Patchwork [1/3] qemu-kvm: Wrap phys_ram_dirty with additional inline functions.

login
register
mail settings
Submitter OHMURA Kei
Date Feb. 8, 2010, 10:22 a.m.
Message ID <4B6FE5DA.6000502@lab.ntt.co.jp>
Download mbox | patch
Permalink /patch/44772/
State New
Headers show

Comments

OHMURA Kei - Feb. 8, 2010, 10:22 a.m.
We think access phys_ram_dirty through inline functions is better
than directly for encoupseling reason.

We devided the ram in a 64 pages block. Each block has a counter, which is
stored in phys_ram_dirty_by_word. It shows the number of dirty pages.
We will find the 64 pages block is dirty or non-dirty using
phys_ram_dirty_by_word.

Signed-off-by: OHMURA Kei <ohmura.kei@lab.ntt.co.jp>
---
 cpu-all.h  |   74 ++++++++++++++++++++++++++++++++++++++++++++++++++++++++++++
 cpu-defs.h |    1 +
 2 files changed, 75 insertions(+), 0 deletions(-)
Avi Kivity - Feb. 11, 2010, 12:42 p.m.
On 02/08/2010 12:22 PM, OHMURA Kei wrote:
> We think access phys_ram_dirty through inline functions is better
> than directly for encoupseling reason.
>
> We devided the ram in a 64 pages block. Each block has a counter, which is
> stored in phys_ram_dirty_by_word. It shows the number of dirty pages.
> We will find the 64 pages block is dirty or non-dirty using
> phys_ram_dirty_by_word.
>
> Signed-off-by: OHMURA Kei <ohmura.kei@lab.ntt.co.jp>
> ---
>  cpu-all.h  |   74 ++++++++++++++++++++++++++++++++++++++++++++++++++++++++++++
>  cpu-defs.h |    1 +
>  2 files changed, 75 insertions(+), 0 deletions(-)
>
> diff --git a/cpu-all.h b/cpu-all.h
> index 8ed76c7..2251f14 100644
> --- a/cpu-all.h
> +++ b/cpu-all.h
> @@ -168,6 +168,33 @@ typedef union {
>  } CPU_QuadU;
>  #endif
>  
> +static inline unsigned long unroll_flags_to_ul(int flags)
> +{
> +    unsigned long ret = 0, flags_ul = (unsigned long)flags;
> +
> +#if TARGET_LONG_SIZE == 4
> +    ret |= flags_ul <<  0;
> +    ret |= flags_ul <<  8;
> +    ret |= flags_ul << 16;
> +    ret |= flags_ul << 24;
> +#elif TARGET_LONG_SIZE == 8
> +    ret |= flags_ul <<  0;
> +    ret |= flags_ul <<  8;
> +    ret |= flags_ul << 16;
> +    ret |= flags_ul << 24;
> +    ret |= flags_ul << 32;
> +    ret |= flags_ul << 40;
> +    ret |= flags_ul << 48;
> +    ret |= flags_ul << 56;
>   

HOST_LONG_SIZE, not TARGET_LONG_SIZE.

> @@ -890,9 +923,50 @@ static inline int cpu_physical_memory_get_dirty(ram_addr_t addr,
>  
>  static inline void cpu_physical_memory_set_dirty(ram_addr_t addr)
>  {
> +    if (phys_ram_dirty[addr >> TARGET_PAGE_BITS] != 0xff)
> +        ++phys_ram_dirty_by_word[(addr >> TARGET_PAGE_BITS) / 
> +                                 TARGET_LONG_BITS];
> +
>      phys_ram_dirty[addr >> TARGET_PAGE_BITS] = 0xff;
>  }
>   

Why do you need a counter? It may be sufficient to set a single bit.
This reduces the memory overhead and perhaps cache thrashing.
OHMURA Kei - Feb. 12, 2010, 2:08 a.m.
> Why do you need a counter? It may be sufficient to set a single bit.
> This reduces the memory overhead and perhaps cache thrashing.

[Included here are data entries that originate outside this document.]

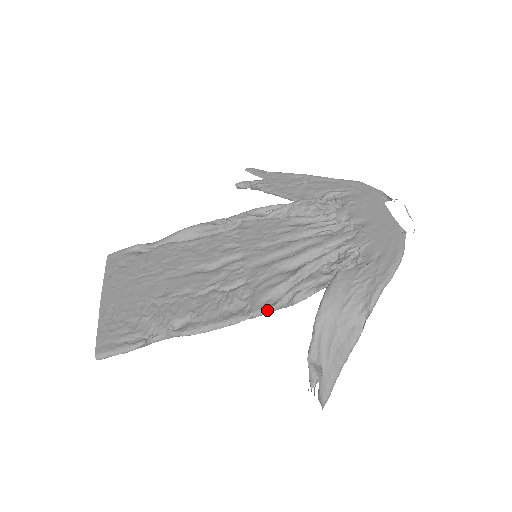
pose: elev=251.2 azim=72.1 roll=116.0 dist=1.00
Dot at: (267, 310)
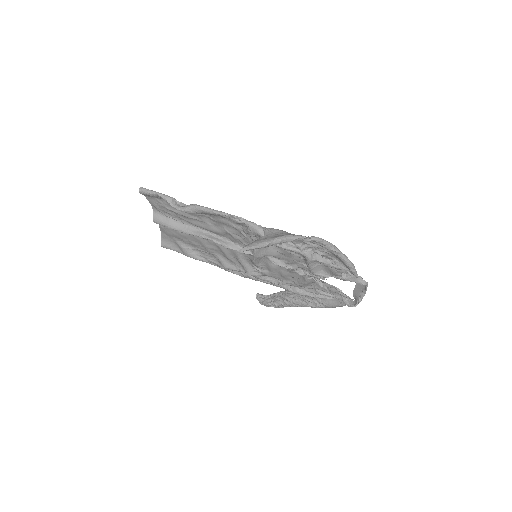
Dot at: (254, 223)
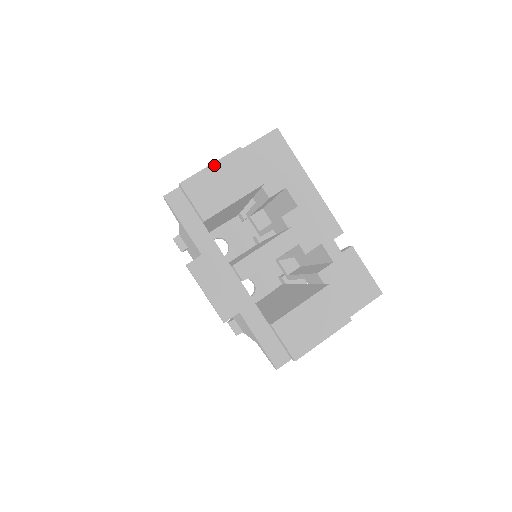
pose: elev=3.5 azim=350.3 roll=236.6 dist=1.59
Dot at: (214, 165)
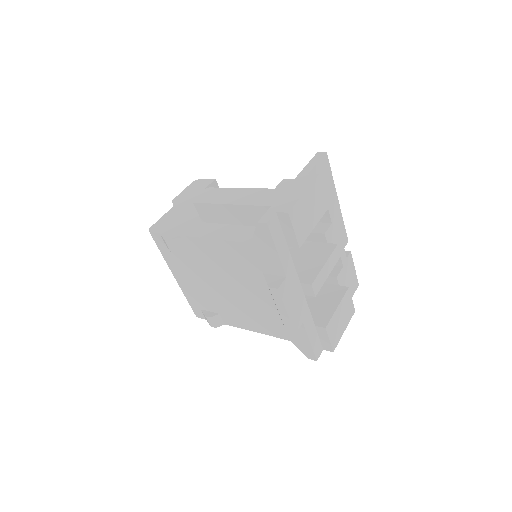
Dot at: (306, 192)
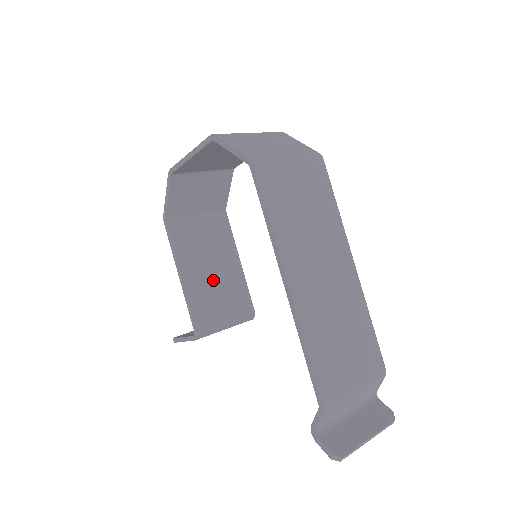
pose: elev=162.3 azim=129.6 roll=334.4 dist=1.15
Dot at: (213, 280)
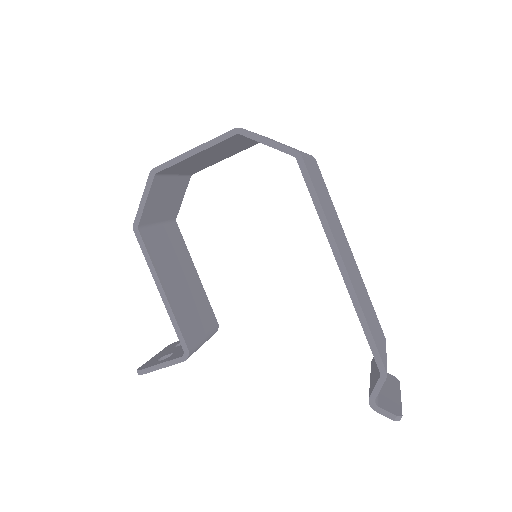
Dot at: (185, 293)
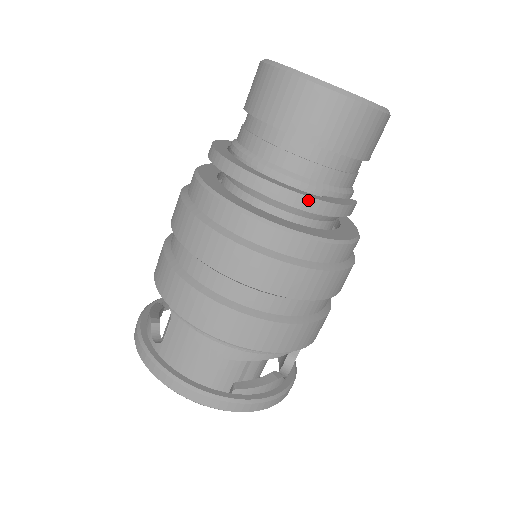
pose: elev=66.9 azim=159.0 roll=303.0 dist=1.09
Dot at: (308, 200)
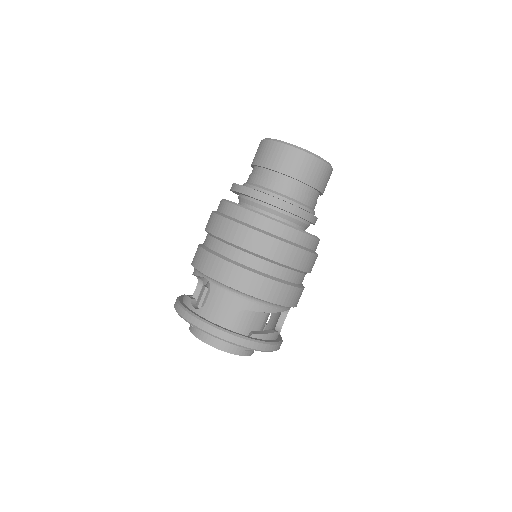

Thanks for looking into this.  I agree with your opinion.

Our motivation here is to skip traveling when the dirty bitmap is really sparse
or dense, so either setting a bit or counting up would be fine.

There is one advantage to the counter approach that we can make this large
traveling granularity flexible.  In case of the bit approach, the maximum
granularity is limited to HOST_LONG_BITS.  If you think this flexibility is to
be useless, we would take the bit approach.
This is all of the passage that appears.